REQUIRED ACTION: List every line of the data below that contains the word "larger", copying each line in full.

(INFORMATION)

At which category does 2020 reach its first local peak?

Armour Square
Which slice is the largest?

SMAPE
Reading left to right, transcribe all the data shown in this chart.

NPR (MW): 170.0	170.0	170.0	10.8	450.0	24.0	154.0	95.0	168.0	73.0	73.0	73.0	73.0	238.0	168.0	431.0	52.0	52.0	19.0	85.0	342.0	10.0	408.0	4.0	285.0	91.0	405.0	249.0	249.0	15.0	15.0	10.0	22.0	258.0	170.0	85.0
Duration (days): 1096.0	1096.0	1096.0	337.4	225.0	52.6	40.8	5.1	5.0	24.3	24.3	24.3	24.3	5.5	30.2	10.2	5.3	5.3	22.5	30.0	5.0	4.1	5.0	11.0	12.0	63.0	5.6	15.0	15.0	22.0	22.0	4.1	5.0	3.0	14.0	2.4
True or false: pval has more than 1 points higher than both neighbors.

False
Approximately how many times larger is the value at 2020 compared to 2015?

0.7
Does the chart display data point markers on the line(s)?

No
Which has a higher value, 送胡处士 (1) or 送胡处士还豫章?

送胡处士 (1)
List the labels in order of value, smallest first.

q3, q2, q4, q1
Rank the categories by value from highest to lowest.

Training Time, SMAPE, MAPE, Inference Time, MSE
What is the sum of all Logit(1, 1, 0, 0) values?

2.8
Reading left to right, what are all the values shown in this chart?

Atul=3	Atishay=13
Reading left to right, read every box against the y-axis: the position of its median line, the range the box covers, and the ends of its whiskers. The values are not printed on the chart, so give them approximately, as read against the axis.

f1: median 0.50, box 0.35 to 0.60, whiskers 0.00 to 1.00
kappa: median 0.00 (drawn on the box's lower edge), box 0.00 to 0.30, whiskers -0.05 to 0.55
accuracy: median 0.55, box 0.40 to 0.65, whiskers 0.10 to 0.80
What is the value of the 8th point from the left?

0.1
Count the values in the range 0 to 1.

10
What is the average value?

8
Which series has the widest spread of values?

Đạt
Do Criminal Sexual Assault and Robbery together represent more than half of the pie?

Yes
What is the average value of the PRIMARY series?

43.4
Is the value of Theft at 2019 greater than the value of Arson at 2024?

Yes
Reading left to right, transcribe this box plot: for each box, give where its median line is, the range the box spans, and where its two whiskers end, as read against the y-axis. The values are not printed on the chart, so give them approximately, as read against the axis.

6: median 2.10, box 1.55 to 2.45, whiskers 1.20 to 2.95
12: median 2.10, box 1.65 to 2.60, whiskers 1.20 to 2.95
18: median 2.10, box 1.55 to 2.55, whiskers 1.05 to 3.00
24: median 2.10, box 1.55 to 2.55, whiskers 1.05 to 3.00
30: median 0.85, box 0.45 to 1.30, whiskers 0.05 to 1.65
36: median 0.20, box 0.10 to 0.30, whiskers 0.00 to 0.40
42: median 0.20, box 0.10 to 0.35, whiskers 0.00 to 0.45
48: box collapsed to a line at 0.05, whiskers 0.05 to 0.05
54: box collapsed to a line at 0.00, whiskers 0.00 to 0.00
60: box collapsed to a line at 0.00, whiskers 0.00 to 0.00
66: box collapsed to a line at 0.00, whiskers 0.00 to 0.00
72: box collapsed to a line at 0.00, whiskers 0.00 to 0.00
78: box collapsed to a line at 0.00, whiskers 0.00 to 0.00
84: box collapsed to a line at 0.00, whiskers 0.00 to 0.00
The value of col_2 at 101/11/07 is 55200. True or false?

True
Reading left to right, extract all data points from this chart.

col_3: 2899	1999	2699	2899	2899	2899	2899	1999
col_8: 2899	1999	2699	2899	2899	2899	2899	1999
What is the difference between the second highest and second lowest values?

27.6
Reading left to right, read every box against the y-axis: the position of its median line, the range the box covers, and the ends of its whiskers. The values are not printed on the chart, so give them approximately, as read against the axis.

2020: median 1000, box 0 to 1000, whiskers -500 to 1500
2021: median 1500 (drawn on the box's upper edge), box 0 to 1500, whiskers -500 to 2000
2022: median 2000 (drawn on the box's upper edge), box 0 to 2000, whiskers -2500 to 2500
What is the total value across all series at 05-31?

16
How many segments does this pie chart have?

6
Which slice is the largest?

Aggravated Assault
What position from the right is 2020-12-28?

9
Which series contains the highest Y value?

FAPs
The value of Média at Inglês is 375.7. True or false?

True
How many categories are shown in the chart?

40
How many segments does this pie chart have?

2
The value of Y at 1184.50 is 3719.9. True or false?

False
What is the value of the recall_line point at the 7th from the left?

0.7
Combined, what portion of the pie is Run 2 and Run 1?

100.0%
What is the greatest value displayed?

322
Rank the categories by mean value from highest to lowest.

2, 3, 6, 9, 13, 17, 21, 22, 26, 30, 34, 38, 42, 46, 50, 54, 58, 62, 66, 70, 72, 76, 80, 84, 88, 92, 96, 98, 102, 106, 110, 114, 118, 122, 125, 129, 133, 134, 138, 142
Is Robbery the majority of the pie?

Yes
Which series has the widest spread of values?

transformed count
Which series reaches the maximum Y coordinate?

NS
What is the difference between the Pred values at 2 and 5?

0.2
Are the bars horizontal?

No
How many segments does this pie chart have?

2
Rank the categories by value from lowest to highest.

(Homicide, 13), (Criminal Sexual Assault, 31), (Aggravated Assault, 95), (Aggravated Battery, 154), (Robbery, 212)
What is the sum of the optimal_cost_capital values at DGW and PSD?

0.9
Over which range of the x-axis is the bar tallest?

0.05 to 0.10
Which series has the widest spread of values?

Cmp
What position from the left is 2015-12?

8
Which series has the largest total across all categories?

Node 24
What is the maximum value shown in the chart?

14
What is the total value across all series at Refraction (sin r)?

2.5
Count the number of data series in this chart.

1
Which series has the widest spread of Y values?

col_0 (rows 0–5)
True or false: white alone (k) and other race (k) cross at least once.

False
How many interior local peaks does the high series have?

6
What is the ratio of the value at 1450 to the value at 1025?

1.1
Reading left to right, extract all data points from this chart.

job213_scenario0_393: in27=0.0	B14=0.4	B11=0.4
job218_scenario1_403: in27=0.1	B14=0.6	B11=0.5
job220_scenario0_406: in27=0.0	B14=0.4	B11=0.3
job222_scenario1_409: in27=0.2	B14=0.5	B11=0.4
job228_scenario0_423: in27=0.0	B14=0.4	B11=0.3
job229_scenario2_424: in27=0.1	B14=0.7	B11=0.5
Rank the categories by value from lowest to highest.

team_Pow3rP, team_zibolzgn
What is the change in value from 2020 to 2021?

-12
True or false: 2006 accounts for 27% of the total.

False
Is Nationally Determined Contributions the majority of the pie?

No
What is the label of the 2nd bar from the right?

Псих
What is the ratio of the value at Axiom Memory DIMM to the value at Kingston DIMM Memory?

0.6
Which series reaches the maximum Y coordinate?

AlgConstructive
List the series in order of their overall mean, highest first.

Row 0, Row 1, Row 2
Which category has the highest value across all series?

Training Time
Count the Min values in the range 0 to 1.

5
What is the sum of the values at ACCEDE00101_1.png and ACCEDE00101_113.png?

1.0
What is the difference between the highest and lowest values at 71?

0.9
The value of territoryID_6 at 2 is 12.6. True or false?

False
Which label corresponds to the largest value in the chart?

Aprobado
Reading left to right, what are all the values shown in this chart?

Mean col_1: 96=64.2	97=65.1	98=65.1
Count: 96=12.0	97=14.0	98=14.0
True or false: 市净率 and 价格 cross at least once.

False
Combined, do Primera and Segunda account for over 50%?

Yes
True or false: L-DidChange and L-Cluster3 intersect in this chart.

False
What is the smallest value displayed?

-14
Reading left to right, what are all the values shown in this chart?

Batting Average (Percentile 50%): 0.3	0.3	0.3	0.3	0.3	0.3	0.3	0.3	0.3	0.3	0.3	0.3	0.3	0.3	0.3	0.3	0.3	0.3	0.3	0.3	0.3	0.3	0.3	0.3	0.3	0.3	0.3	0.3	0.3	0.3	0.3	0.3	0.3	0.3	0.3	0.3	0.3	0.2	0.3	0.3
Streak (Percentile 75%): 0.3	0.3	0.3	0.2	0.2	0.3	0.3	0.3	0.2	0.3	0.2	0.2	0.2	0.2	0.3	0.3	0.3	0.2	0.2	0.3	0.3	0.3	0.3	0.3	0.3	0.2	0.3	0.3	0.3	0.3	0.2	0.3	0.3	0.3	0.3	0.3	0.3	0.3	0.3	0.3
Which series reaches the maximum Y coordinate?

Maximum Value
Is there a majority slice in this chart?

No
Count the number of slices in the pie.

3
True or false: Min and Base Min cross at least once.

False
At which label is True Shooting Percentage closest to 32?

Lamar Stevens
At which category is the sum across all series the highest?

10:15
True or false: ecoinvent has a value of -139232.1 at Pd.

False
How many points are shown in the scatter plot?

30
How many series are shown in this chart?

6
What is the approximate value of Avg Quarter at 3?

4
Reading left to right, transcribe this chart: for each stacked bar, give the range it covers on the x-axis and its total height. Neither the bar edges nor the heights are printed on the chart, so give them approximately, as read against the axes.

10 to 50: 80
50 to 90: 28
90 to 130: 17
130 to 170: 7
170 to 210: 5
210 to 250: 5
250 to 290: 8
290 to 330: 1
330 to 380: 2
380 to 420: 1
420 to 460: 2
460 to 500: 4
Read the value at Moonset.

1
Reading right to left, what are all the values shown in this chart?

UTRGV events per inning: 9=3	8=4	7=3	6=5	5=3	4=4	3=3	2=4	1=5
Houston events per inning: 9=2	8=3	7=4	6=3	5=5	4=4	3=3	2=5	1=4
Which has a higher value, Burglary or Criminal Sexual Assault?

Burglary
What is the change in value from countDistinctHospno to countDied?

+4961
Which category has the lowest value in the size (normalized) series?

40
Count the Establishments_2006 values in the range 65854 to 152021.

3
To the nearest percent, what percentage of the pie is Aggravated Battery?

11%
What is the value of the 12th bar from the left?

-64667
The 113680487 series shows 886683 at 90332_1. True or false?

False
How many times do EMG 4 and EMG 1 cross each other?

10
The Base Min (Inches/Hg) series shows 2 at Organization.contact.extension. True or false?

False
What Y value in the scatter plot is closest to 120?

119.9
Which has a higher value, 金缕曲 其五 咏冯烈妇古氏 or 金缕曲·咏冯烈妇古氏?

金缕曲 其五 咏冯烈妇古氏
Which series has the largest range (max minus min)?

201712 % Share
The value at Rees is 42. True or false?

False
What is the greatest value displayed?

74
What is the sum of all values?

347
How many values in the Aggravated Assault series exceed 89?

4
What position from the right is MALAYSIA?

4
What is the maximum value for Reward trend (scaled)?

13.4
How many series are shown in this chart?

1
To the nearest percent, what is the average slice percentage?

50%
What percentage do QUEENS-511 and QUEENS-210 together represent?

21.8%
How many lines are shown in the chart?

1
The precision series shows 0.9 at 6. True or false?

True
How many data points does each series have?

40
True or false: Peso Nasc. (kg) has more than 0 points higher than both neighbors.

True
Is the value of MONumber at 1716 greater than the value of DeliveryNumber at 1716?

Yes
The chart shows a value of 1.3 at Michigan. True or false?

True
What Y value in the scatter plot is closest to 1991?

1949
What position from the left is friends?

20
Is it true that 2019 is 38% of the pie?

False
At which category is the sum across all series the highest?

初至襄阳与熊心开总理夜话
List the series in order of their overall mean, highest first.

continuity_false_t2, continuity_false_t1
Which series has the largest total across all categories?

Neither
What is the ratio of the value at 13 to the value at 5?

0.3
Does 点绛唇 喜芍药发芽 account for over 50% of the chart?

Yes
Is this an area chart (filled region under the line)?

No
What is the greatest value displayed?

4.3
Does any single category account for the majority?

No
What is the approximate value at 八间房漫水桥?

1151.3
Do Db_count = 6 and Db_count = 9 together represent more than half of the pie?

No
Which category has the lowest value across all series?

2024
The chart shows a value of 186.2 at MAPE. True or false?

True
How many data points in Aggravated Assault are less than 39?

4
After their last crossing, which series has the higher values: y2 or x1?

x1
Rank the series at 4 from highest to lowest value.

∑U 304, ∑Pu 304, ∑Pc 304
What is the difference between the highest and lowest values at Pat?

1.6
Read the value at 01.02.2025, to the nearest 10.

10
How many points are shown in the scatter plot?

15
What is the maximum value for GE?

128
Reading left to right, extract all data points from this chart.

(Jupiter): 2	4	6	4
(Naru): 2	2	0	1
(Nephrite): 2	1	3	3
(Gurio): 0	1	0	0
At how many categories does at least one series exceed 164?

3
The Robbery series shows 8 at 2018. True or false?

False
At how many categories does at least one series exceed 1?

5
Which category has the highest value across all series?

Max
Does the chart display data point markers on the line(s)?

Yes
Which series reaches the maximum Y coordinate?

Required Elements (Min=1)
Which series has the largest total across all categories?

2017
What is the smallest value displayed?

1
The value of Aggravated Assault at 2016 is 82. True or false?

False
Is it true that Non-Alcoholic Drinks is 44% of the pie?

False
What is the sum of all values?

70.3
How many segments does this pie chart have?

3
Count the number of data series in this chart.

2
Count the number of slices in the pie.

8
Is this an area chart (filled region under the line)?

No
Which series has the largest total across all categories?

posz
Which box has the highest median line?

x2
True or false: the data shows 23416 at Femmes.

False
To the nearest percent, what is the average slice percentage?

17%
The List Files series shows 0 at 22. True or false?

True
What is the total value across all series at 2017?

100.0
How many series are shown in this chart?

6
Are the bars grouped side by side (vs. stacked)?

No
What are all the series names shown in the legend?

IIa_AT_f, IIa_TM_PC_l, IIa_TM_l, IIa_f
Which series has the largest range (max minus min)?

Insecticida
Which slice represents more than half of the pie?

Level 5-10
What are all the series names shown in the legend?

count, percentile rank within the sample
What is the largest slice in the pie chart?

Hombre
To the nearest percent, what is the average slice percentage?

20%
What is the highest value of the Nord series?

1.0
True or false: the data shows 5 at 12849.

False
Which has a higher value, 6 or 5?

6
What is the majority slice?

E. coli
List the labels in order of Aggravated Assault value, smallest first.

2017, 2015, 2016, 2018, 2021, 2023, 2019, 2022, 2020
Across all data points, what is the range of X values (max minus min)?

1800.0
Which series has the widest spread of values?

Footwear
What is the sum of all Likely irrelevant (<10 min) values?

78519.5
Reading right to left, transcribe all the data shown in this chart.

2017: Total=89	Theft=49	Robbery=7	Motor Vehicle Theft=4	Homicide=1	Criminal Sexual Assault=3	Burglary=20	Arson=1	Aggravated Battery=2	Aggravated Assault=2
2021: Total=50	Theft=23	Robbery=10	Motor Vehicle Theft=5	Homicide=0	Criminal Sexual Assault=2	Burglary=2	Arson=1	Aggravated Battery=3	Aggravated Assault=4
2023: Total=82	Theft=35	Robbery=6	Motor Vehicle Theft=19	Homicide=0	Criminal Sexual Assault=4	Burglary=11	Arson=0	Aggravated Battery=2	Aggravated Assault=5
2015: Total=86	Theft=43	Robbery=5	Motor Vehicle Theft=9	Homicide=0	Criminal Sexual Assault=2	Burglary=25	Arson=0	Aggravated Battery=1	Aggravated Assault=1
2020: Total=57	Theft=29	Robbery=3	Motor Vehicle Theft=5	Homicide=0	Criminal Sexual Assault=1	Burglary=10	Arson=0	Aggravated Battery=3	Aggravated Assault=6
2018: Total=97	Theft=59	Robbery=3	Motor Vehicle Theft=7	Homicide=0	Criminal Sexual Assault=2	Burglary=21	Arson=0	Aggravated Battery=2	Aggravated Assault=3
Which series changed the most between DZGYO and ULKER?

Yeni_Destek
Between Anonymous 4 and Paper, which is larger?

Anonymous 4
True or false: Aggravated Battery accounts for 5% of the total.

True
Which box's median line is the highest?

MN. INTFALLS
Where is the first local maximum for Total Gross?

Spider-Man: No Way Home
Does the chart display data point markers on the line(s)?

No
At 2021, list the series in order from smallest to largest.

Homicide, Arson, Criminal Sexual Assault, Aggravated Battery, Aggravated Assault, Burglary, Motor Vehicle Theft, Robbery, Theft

(End INFORMATION)

REPLY TO THE EXERCISE:
Approximately how many times larger is the value at 2020 compared to 2015?
Between Anonymous 4 and Paper, which is larger?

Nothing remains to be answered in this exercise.